NOTE: You can view the Red Gate SQL Compact Edition database SDF file using SQL Server Management Studio by opening a connection to the Data.SDF file, typically located at: "Documents and Settings\All Users\Application Data\Red Gate\SQL Backup\Data\(LOCAL)".

The Red Gate SQL Backup 5.0 GUI does offer a central repository solution to provide much of the same information on failed jobs, via a limited set of reports. However, I realized that this required use of linked servers. I can only speak for myself, but I do not like linked servers, for the same reason that I do not like temp tables or cursors. Not that I do not use them all shamefully, but I try to limit their use whenever I can.
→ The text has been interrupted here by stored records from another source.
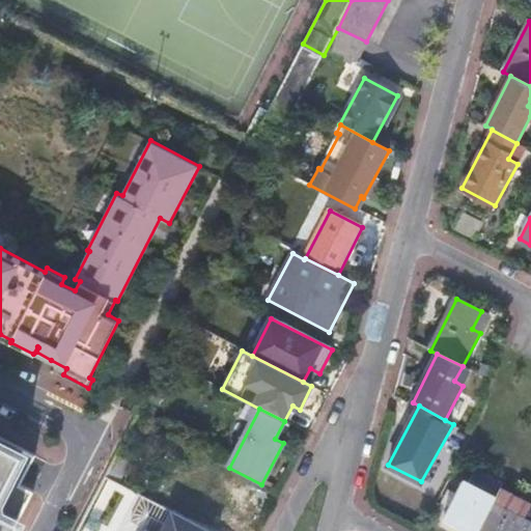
[(0,530),(12,530),(33,491),(20,483),(27,470),(35,454),(0,436),(0,530)]
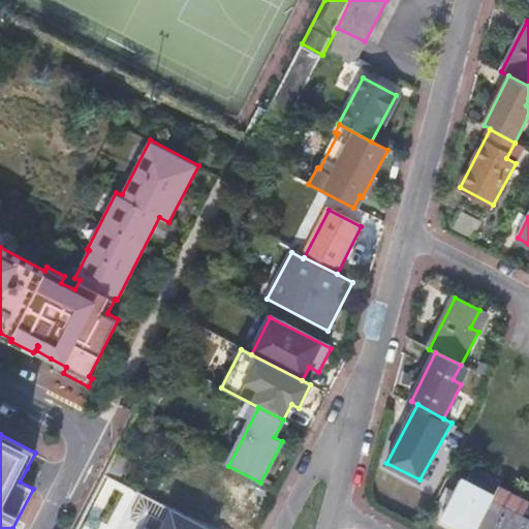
[(260,483),(228,466),(205,510),(190,503),(193,497),(173,486),(162,505),(209,528),(250,528),(239,523),(260,483)]
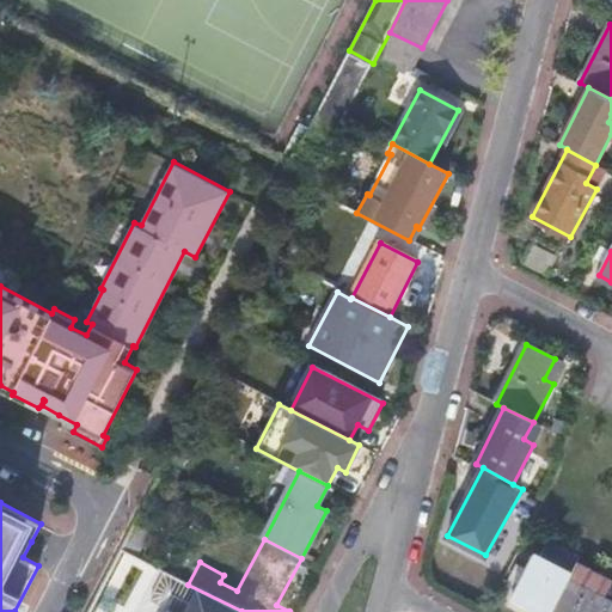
[(514,595),(548,611),(551,611),(569,579),(573,573),(536,554),(514,595)]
So, enter SQL Multi Script.
Getting backup information from multiple servers

My goal was to define a query that collected all the backup information I required, pass that query as a parameter to the sqbdata stored procedure, and then run it across multiple Servers using SQL Multi Script, getting back a single result set of data for review.
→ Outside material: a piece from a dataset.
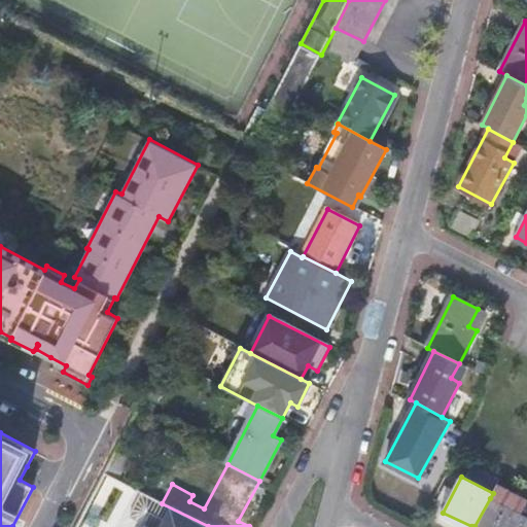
[(208,526),(162,503),(142,493),(130,517),(147,525),(145,526),(208,526)]
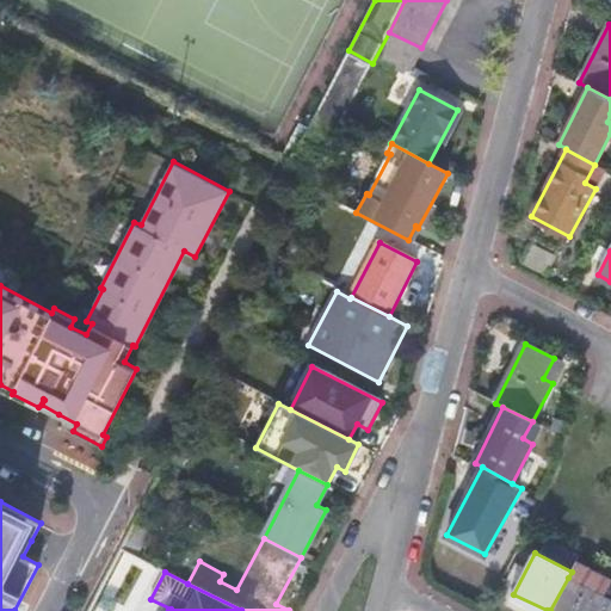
[(568,578),(550,610),(594,610),(603,596),(568,578)]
Let's examine the query that I put together that shows all Red Gate backup failures for a date range (the dates can obviously be modified manually, however the goal in this case is to view the previous day's backup history):

DECLARE @sqlstatement VARCHAR(1000)
SELECT @sqlstatement = 'SELECT backup_id,
backup_type,
backuphistory.dbname AS DatabaseName,
backuphistory.backup_start AS StartDate,
backuplog.sqlerrorcode AS SQLErrorCode,
backuplog.code AS BackupErrorCode,
backuplog.message AS Message
FROM backuplog
LEFT JOIN backuphistory ON backuplog.backup_id = backuphistory.id
WHERE backuplog.entry_type = 1
AND backuphistory.backup_start >= ''12/11/07''
AND backuphistory.backup_start >= ''12/12/07''
order by backup_id Desc
' ;

EXECUTE MASTER..sqbdata @sqlstatement
In a perfect world, of course, the DBA team would be notified instantly, via e-mail or page, if any backup failure occurs. SQL Backup has a built-in mail client that will send mail either on success or failure, but what if the e-mail address was setup incorrectly and notifications could not be sent? Yes, this does happen, especially when large configuration changes are occurring, or new servers have come online and, for whatever reason (mainly human error), the server's e-mail option or e-mail address is incorrectly set up.